La plaignante déplore que CHOI-FM ait manqué à ses obligations en regard de l’équilibre et de l’exhaustivité de l’information en invoquant qu’aucun syndiqué n’ait été interviewé pour soutenir la position officielle du Syndicat des professionnelles et professionnels du gouvernement du Québec à l’antenne. « Le monde parallèle de Jeff Fillion» n’est pas une émission radiophonique à vocation uniquement informative mais relève à la fois du genre journalistique de la chronique ou du commentaire et de l’information.
Après examen du dossier, il est notamment démontré qu’une offre a été faite à l’un des responsables de la manifestation du SPGQ d’exposer son point de vue en ondes. Dans ce contexte, le Conseil estime que les membres de l’équipe de l’émission n’ont pas manqué à leur devoir d’équilibre dans l’information transmise aux auditeurs.
En conséquence, le grief quant aux manquements en regard de l’équilibre et de l’exhaustivité de l‘information est rejeté.
En outre, aux yeux du Conseil de presse, M. Jeff Fillion peut prendre parti et livrer ses opinions personnelles puisque celles-ci s’inscrivent dans le rôle du chroniqueur.
Pour sa part, le lecteur de nouvelles, M. Denis Gravel, présente la manifestation des fonctionnaires et évoque l’une de leurs revendications. Toutefois, il émaille sa nouvelle de commentaires alors qu’il devrait se cantonner à l’information brute puisqu’il agit à titre de journaliste, et non pas à titre de chroniqueur.

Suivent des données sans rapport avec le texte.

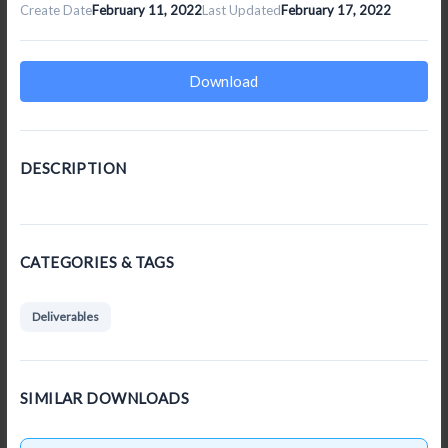
Create Date
February 11, 2022
Last Updated
February 17, 2022
Download
DESCRIPTION
CATEGORIES & TAGS
Deliverables
SIMILAR DOWNLOADS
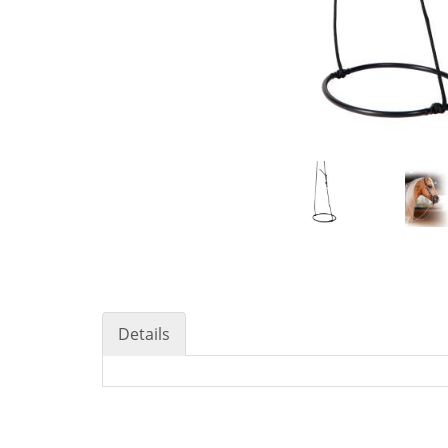
Details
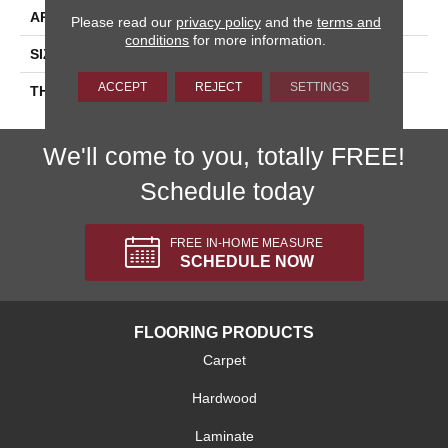
APPLICATION
Residential
Please read our
privacy policy
and the
terms and
conditions
for more information.
SIZE
6X6
ACCEPT
REJECT
SETTINGS
THICKNESS
45659
We'll come to you, totally FREE!
Schedule today
FREE IN-HOME MEASURE
SCHEDULE NOW
FLOORING PRODUCTS
Carpet
Hardwood
Laminate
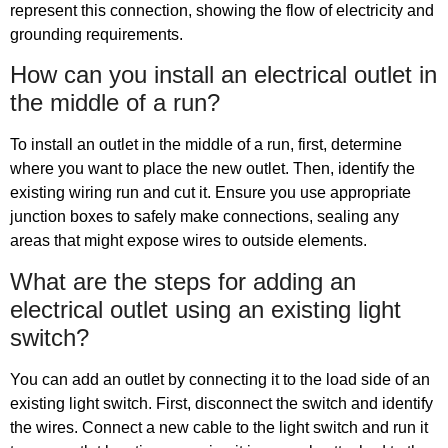
represent this connection, showing the flow of electricity and
grounding requirements.
How can you install an electrical outlet in
the middle of a run?
To install an outlet in the middle of a run, first, determine
where you want to place the new outlet. Then, identify the
existing wiring run and cut it. Ensure you use appropriate
junction boxes to safely make connections, sealing any
areas that might expose wires to outside elements.
What are the steps for adding an
electrical outlet using an existing light
switch?
You can add an outlet by connecting it to the load side of an
existing light switch. First, disconnect the switch and identify
the wires. Connect a new cable to the light switch and run it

Ceci constitue une faute.
Enfin, de l’avis du Conseil, l’animateur et ses collègues font montre d’une grande agressivité envers les fonctionnaires en grève, tout au long de l’émission. La présence d’insultes telles que: « gang d’imbéciles», «abrutis un peu malades» ou «arriérés» démontrent que M. Fillion et l’équipe de l’émission ont outrepassé les larges limites accordées au genre journalistique de la chronique et du commentaire.
Décision
Ainsi, le grief visant l’usage de préjugés est retenu à l’encontre des mis-en-cause soit MM. Jeff Fillion, Denis Gravel et Dominic Maurais ainsi que la radio CHOI-FM. Le Conseil blâme aussi le journaliste M. Denis Gravel qui, en ajoutant de nombreux commentaires à l’information qu’il a rapportée, a outrepassé son rôle de journaliste.